## Brief
Below are the records; give again exactly the line with "right shoulder: (972, 614)", the line with "left shoulder: (513, 588)", and each line that lies between them, and nothing besides.

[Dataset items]
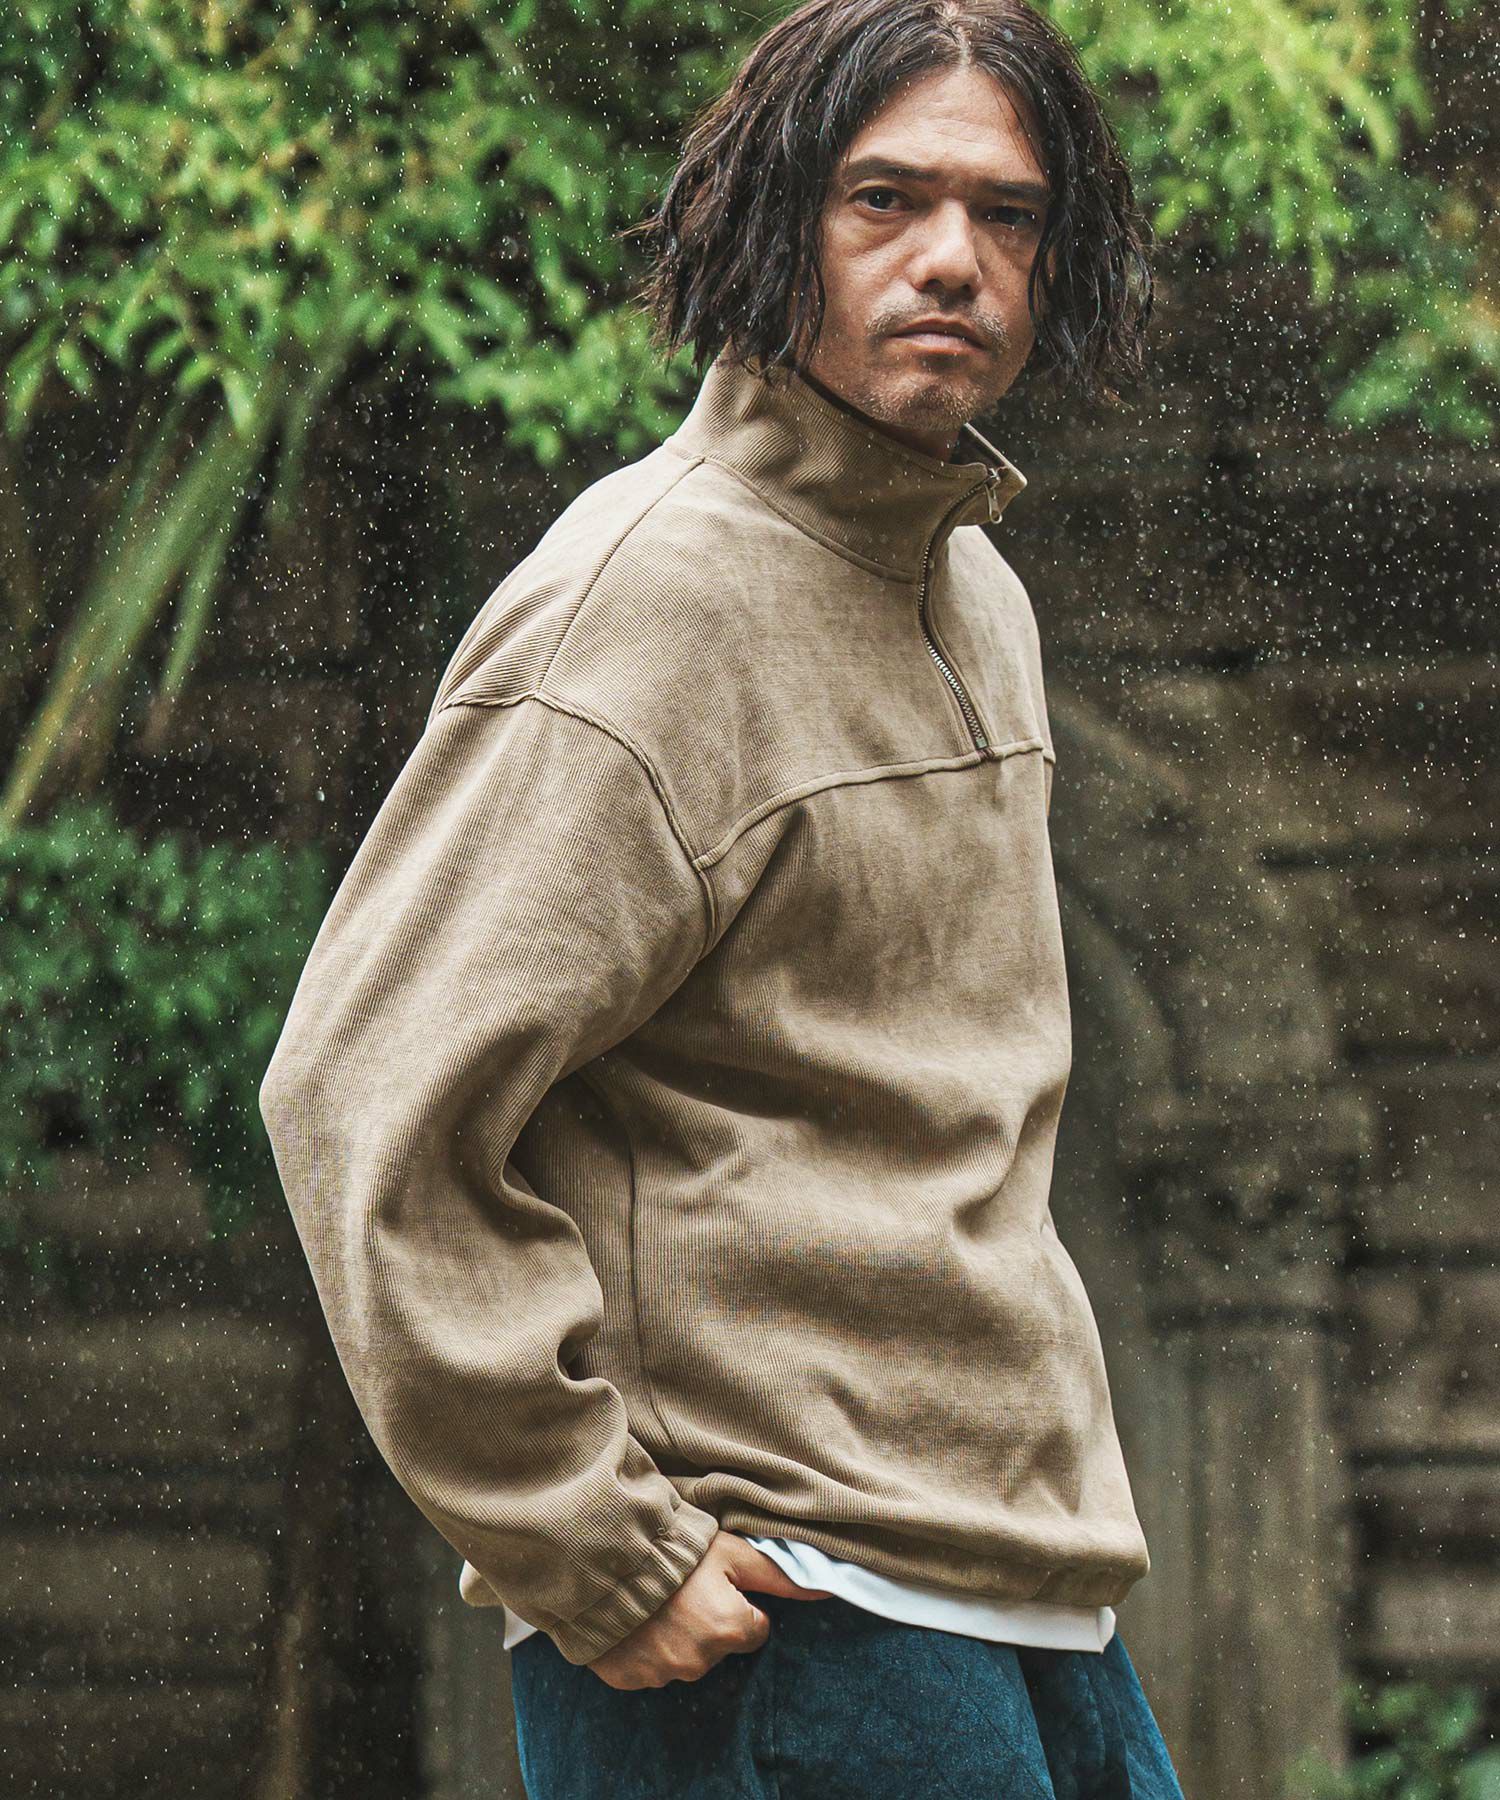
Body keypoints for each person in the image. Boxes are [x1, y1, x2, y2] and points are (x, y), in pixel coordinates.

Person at [259, 0, 1184, 1792]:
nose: (954, 258)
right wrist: (594, 1543)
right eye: (885, 199)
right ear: (776, 222)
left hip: (1021, 1577)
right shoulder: (647, 601)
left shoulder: (974, 594)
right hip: (771, 1606)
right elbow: (361, 1091)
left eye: (1007, 214)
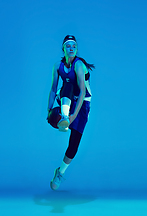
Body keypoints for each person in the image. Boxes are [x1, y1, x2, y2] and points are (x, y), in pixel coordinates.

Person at [47, 35, 94, 190]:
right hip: (66, 97)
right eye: (68, 46)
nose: (71, 48)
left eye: (74, 45)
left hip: (82, 101)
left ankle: (59, 172)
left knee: (73, 145)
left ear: (77, 49)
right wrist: (49, 110)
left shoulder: (79, 65)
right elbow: (54, 89)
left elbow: (81, 92)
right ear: (63, 48)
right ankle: (64, 116)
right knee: (66, 85)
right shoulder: (58, 65)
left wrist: (74, 116)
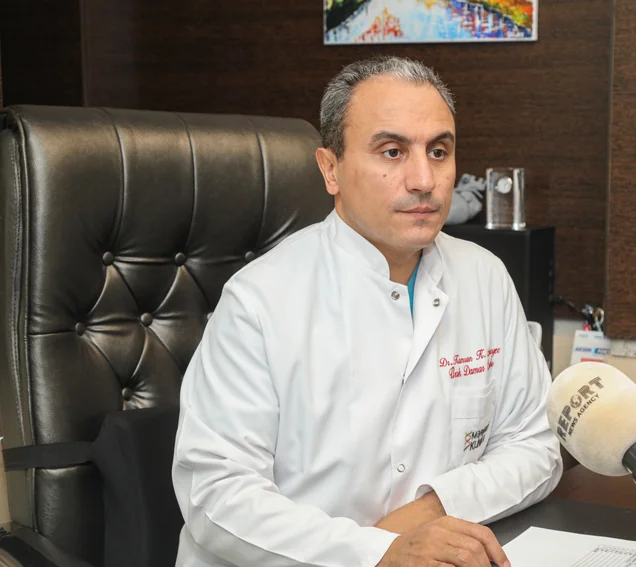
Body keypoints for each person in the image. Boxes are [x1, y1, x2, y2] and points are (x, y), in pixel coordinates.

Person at [171, 55, 563, 567]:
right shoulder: (260, 299)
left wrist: (430, 511)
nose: (423, 179)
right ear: (330, 169)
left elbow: (534, 447)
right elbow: (215, 494)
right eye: (392, 151)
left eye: (438, 151)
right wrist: (377, 552)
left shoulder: (484, 276)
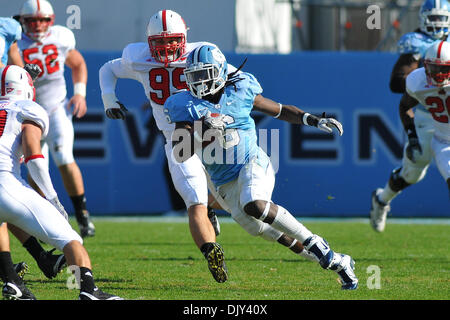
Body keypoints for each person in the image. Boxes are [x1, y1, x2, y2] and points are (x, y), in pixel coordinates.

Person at [164, 44, 358, 289]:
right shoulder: (184, 104)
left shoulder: (240, 89)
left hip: (251, 162)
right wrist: (204, 129)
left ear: (221, 72)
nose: (200, 82)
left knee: (255, 203)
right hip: (224, 183)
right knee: (271, 232)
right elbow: (181, 152)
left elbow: (278, 110)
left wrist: (312, 119)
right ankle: (337, 261)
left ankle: (318, 244)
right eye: (194, 76)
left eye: (205, 74)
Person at [99, 9, 227, 281]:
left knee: (222, 196)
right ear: (148, 42)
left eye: (172, 41)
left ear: (184, 37)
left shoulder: (201, 53)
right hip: (178, 137)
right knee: (194, 201)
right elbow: (108, 68)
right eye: (159, 42)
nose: (167, 47)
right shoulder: (139, 58)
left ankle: (213, 214)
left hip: (209, 132)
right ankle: (210, 249)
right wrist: (109, 98)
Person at [0, 65, 122, 300]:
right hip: (6, 182)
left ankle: (12, 282)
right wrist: (52, 197)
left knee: (3, 219)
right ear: (26, 88)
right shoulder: (27, 109)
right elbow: (34, 155)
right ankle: (89, 290)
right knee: (71, 239)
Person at [15, 0, 95, 238]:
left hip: (56, 109)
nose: (37, 25)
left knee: (64, 157)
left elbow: (78, 63)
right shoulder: (14, 43)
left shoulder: (61, 37)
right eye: (31, 21)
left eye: (42, 20)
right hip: (28, 114)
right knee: (35, 165)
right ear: (23, 21)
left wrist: (80, 93)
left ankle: (82, 215)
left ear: (51, 21)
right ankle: (44, 218)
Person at [370, 0, 450, 232]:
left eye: (441, 18)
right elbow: (397, 84)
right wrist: (429, 74)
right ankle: (382, 199)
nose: (436, 24)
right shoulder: (416, 47)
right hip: (427, 116)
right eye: (432, 18)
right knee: (413, 174)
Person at [1, 14, 67, 281]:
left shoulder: (8, 27)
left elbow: (16, 66)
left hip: (5, 96)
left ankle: (34, 261)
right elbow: (34, 155)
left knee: (5, 203)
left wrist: (23, 75)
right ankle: (10, 276)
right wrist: (52, 198)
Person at [400, 41, 450, 195]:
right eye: (433, 67)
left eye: (443, 68)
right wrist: (412, 136)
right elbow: (404, 106)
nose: (438, 73)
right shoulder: (417, 81)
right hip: (444, 143)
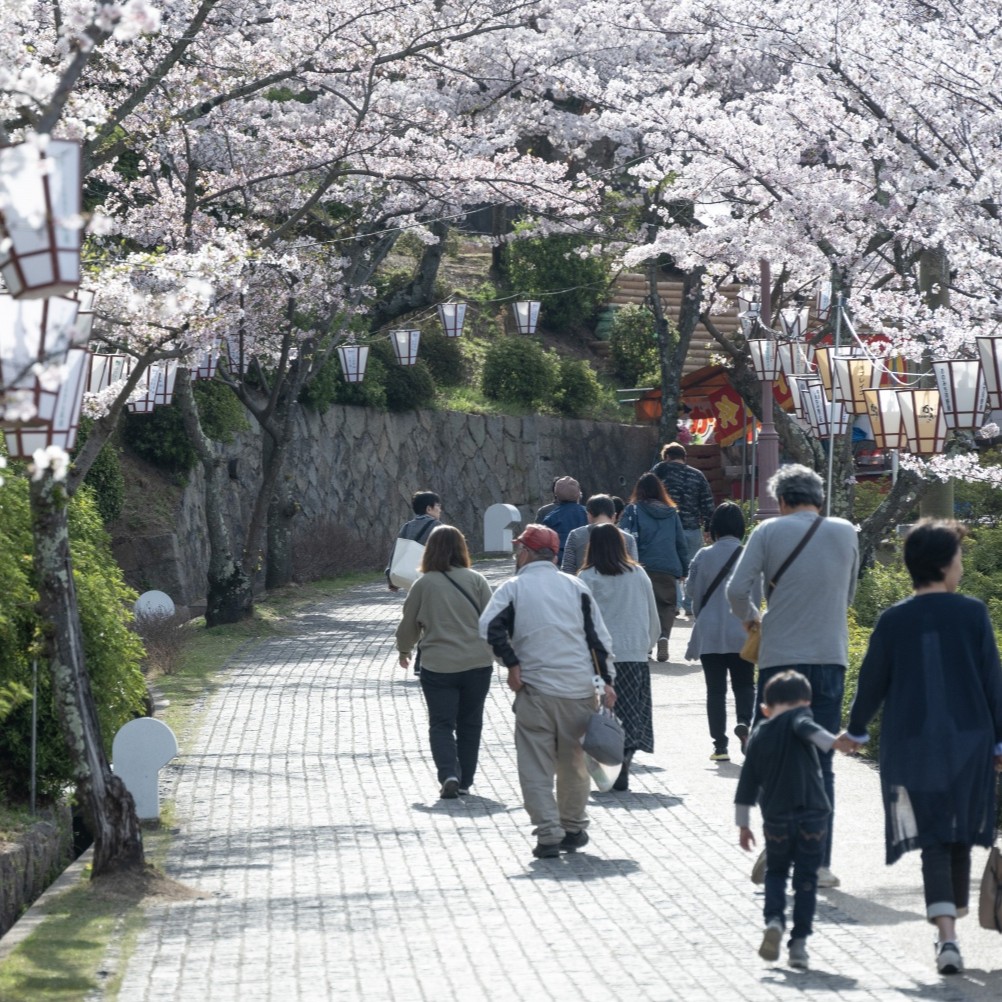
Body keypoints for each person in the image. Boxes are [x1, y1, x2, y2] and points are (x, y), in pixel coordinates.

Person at [842, 520, 1002, 976]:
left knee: (934, 835)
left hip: (913, 744)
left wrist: (855, 731)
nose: (962, 564)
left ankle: (946, 933)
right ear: (946, 564)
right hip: (969, 742)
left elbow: (872, 682)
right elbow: (993, 681)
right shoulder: (972, 614)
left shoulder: (894, 618)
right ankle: (948, 919)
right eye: (958, 556)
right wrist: (1000, 738)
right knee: (955, 836)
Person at [726, 463, 858, 889]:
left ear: (781, 501)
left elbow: (736, 589)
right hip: (830, 657)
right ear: (819, 499)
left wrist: (751, 620)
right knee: (822, 762)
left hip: (782, 661)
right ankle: (817, 863)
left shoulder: (768, 532)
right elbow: (850, 593)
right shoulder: (846, 532)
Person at [479, 524, 616, 859]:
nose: (516, 555)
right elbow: (597, 640)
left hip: (535, 691)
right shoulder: (576, 587)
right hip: (580, 691)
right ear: (552, 554)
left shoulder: (513, 588)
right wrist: (606, 682)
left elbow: (488, 627)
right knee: (575, 766)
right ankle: (572, 827)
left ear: (526, 553)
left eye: (518, 550)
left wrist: (511, 663)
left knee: (535, 768)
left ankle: (548, 834)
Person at [736, 671, 845, 972]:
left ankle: (773, 921)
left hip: (776, 819)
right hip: (813, 816)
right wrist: (835, 743)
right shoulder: (800, 719)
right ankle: (799, 946)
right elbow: (809, 729)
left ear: (765, 709)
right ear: (807, 703)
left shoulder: (758, 736)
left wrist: (744, 825)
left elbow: (746, 785)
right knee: (806, 881)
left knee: (776, 874)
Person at [396, 525, 495, 800]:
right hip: (477, 663)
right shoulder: (477, 580)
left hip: (438, 665)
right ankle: (466, 781)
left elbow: (409, 622)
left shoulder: (423, 583)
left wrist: (404, 650)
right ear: (462, 548)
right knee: (470, 723)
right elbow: (492, 620)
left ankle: (449, 773)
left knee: (441, 724)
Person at [578, 523, 660, 791]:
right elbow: (652, 615)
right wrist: (647, 643)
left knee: (601, 713)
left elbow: (580, 621)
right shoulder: (638, 574)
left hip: (599, 659)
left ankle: (606, 765)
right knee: (632, 713)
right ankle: (624, 757)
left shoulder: (587, 577)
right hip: (634, 654)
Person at [685, 502, 758, 762]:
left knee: (715, 691)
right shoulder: (751, 555)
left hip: (710, 632)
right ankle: (744, 724)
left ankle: (720, 746)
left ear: (714, 528)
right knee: (744, 684)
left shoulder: (702, 556)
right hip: (742, 630)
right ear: (740, 528)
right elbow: (757, 595)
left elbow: (692, 592)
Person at [619, 472, 689, 663]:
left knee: (644, 607)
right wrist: (684, 569)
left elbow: (623, 537)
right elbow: (680, 542)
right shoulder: (671, 513)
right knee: (666, 605)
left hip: (642, 565)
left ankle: (647, 647)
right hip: (668, 564)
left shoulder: (633, 510)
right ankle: (664, 637)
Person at [651, 443, 715, 617]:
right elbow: (708, 505)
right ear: (684, 457)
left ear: (666, 457)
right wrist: (708, 528)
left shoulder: (660, 471)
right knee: (694, 567)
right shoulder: (697, 475)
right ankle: (689, 604)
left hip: (667, 529)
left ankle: (675, 603)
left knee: (671, 568)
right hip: (692, 527)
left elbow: (647, 492)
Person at [561, 494, 638, 576]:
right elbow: (634, 571)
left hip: (584, 586)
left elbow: (567, 570)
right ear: (614, 516)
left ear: (589, 515)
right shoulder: (628, 539)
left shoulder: (576, 535)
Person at [386, 490, 442, 593]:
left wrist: (391, 579)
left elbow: (395, 553)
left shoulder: (407, 527)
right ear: (429, 509)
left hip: (412, 579)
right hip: (433, 579)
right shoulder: (438, 527)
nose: (440, 510)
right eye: (438, 506)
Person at [541, 476, 588, 565]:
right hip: (586, 562)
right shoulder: (588, 513)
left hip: (560, 564)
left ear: (556, 496)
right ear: (579, 494)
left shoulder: (550, 517)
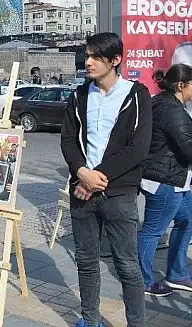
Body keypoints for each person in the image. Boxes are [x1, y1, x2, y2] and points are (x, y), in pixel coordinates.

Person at [60, 32, 150, 327]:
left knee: (126, 265)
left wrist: (98, 177)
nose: (88, 62)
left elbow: (138, 148)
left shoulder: (136, 95)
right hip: (82, 190)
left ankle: (136, 323)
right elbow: (68, 141)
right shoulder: (79, 95)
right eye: (87, 55)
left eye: (96, 56)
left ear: (115, 60)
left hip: (119, 193)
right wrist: (81, 173)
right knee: (85, 262)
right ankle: (89, 318)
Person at [137, 65, 192, 297]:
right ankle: (142, 280)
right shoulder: (172, 110)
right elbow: (188, 149)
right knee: (152, 231)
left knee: (187, 220)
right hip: (164, 180)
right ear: (181, 85)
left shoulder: (163, 101)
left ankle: (177, 273)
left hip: (174, 179)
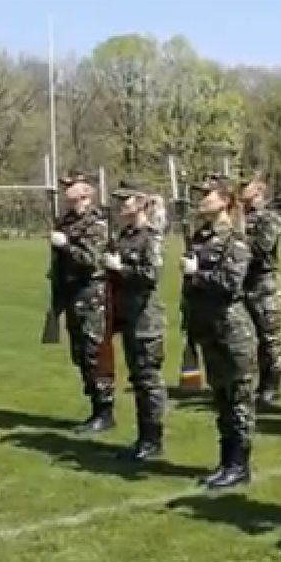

## Your response
right shoulder: (972, 614)
left shoulder: (894, 618)
right ankle: (948, 919)
right eye: (958, 556)
right wrist: (1000, 738)
right knee: (955, 836)
Person at [726, 463, 858, 889]:
left ear: (781, 501)
left elbow: (736, 589)
right hip: (830, 657)
right ear: (819, 499)
left wrist: (751, 620)
right knee: (822, 762)
left hip: (782, 661)
right ankle: (817, 863)
left shoulder: (768, 532)
right elbow: (850, 593)
right shoulder: (846, 532)
Person at [479, 524, 616, 859]:
nose: (516, 555)
right elbow: (597, 640)
left hip: (535, 691)
right shoulder: (576, 587)
right hip: (580, 691)
right ear: (552, 554)
left shoulder: (513, 588)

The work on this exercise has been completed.